CPL boss highlights IPL’s potential threat to CWI
WHILE acknowledging the value of the Indian Premier League (IPL), chief executive officer (CEO) of the Caribbean Premier League (CPL) Pete Russell believes the tournament could pose a problem to other cricket-playing nations, including the West Indies.
The IPL, which began in 2008, is the world’s most lucrative and powerful cricket tournament, attracting major stars — including several from the Caribbean — and signing them to multimillion-dollar contracts. It’s also the only tournament to have an exclusive window in the ICC Future Tours Programme, which means no international tour or other franchise league can be played during that time.
The IPL is currently played out over two months but Board of Control for Cricket in India (BCCI), which governs cricket in India, announced in 2022 that they will extend the season from the current 74 matches to 94 in 2027.
Speaking to the Jamaica Observer, Russell, while understanding the global influence of Indian cricket, expressed concerns about its potential to overshadow other countries.
“It’s the mecca of cricket, it’s the powerhouse of cricket right now — and obviously BCCI have an extraordinary amount of power — but you have to be careful that you don’t kill the goose that lays the golden egg. At the minute they have a fantastic tournament, fantastic commercial base, but what you don’t want to do is then say: ‘We’re going to play this for nine months for the year,’ and think you’re going to get the same result because that’s not how it works,” he cautioned.
“Also, you have to remember they need all these other cricket-playing nations to be successful, so there’s no point in strangling Cricket West Indies, South Africa, Sri Lanka, or these other guys because that’s how the international game evolves. India does pretty well out of what it gets already. I don’t see it; I think, if anything, they’ll squeeze some of their franchise owners to not invest in some of these other leagues but, in some ways, the horse has already bolted so I think the status quo will probably remain,” Russell added.

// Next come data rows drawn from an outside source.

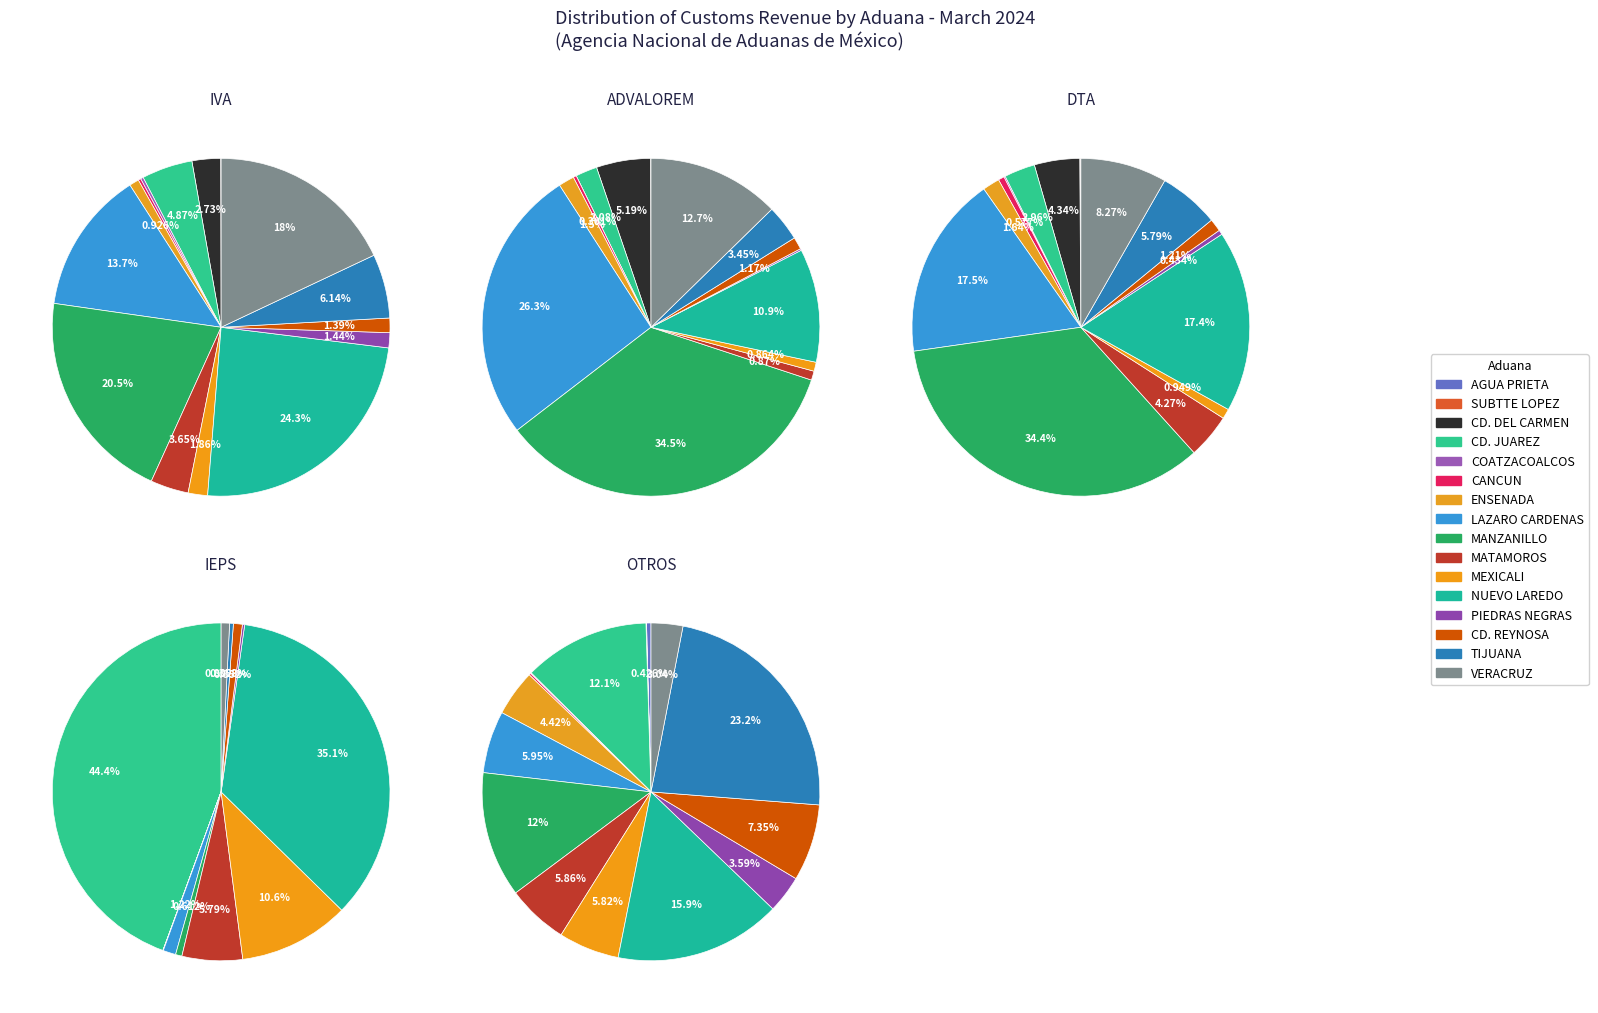

What is the spread (max minus min) of values at TIJUANA?

120769409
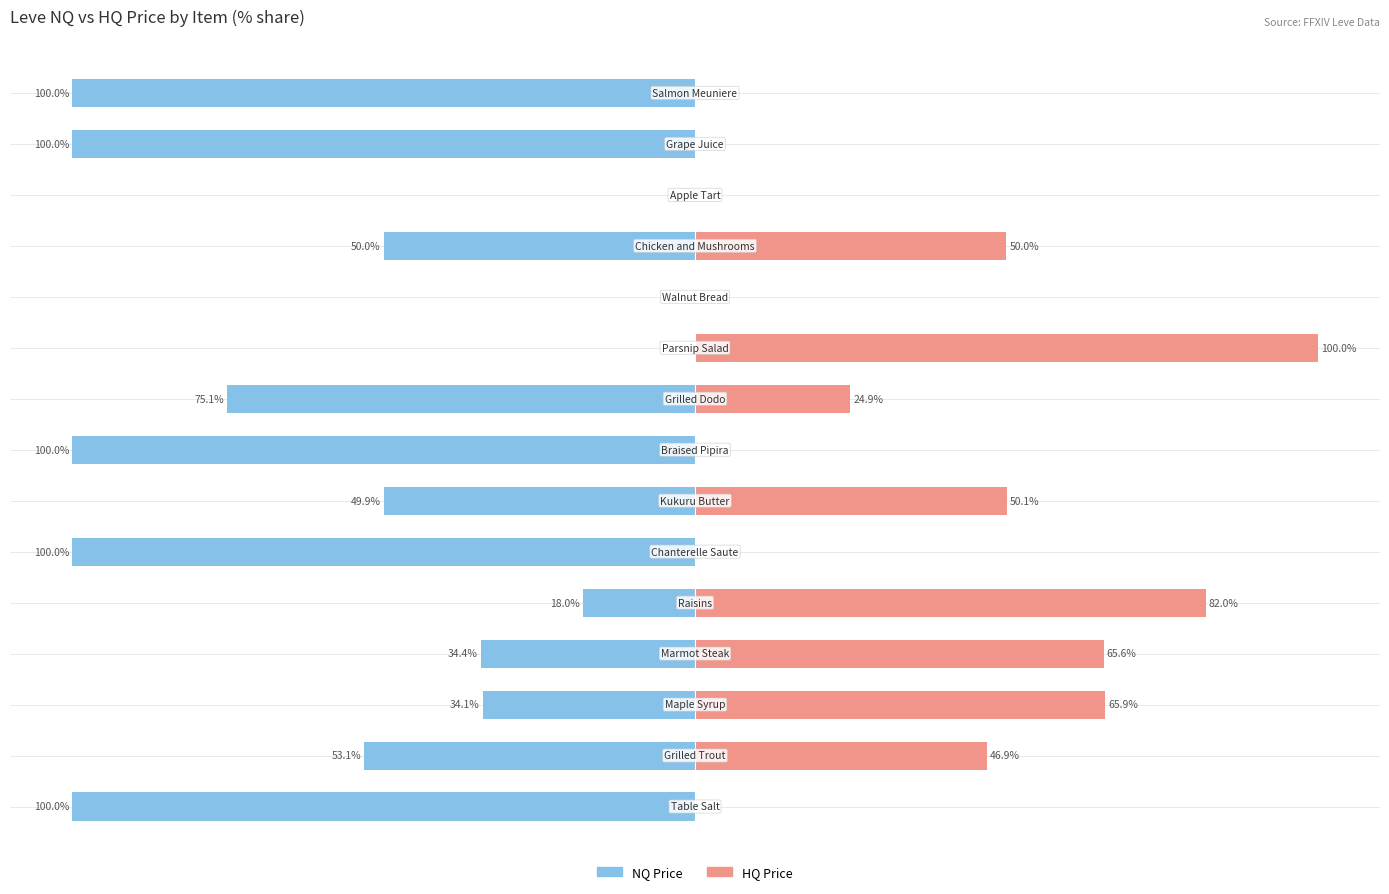

Does the chart contain any negative values?

Yes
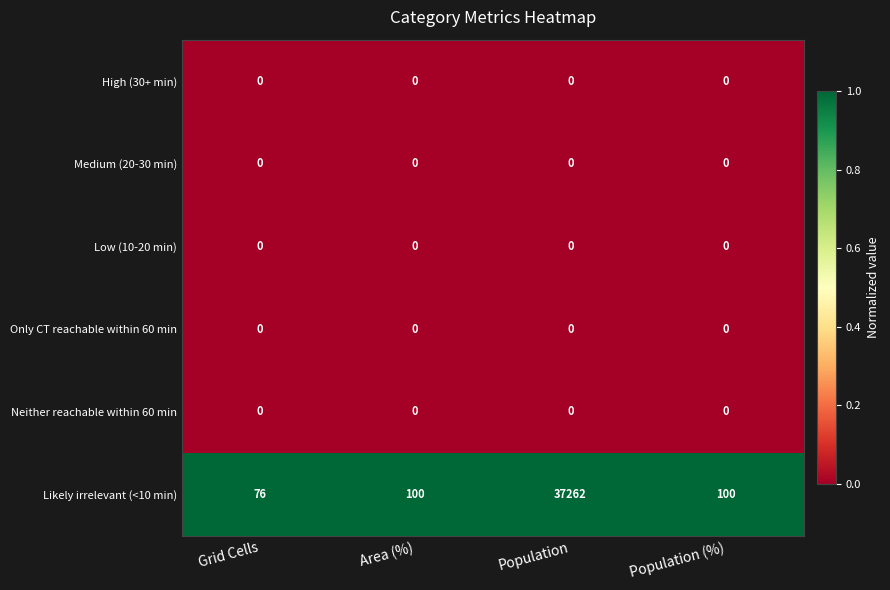

What is the total value across all series at Area (%)?

100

Unlike all the other cricketing nations, the BCCI doesn’t allow their contracted players to play in other franchise leagues around the world — meaning their top stars such as Virat Kohli, Rohit Sharma and Ravindra Jadeja are only seen playing in the IPL.
Russell says he has unsuccessfully tried to lure Indian players to CPL.
“We have [had conversations with BCCI] but, of course, once you break the seal and say, ‘Bring some players into CPL,’ the reality is every league will then want them to play for them. The BCCI aren’t stupid people so the idea that they have a hold on to their players is why they get the value for the rights they have. If Kohli, Dohni, and these other guys played around the world it takes a bit of value off what they’re doing in IPL, so there’s no point in them sharing players with other leagues. It just doesn’t make sense for them, there’s no upside for them; the upside is only for the leagues they would be giving the players to ,” he said.
However batsman Ambati Rayudu, who played over 60 limited overs for India, featured in three games for St Kitts and Nevis Patriots during the 2023 season, scoring a total of 47 runs before returning home for personal reasons.
The 38-year-old, having retired from international and Indian cricket in 2023 after contributing to Chennai Super Kings’ fifth IPL title, became the second Indian player to participate in the men’s CPL, joining Pravin Tambe.
Russell, though, is hoping his experience will lead to more interest from the Indian fraternity.
“We had Rayudu play for St Kitts; he’s an ex-IPL player. Great to have him, good PR headlines, but it doesn’t move the needle massively. It’s not as if all of a sudden more fans tuned in to watch him play but what is good to hear, he goes back to India saying actually that it’s a tough league, that it’s not an easy league to play in. What I think he came across thinking he’d be scoring hundreds and the rest for fun, he got a bit of a shock in that regard,” he said.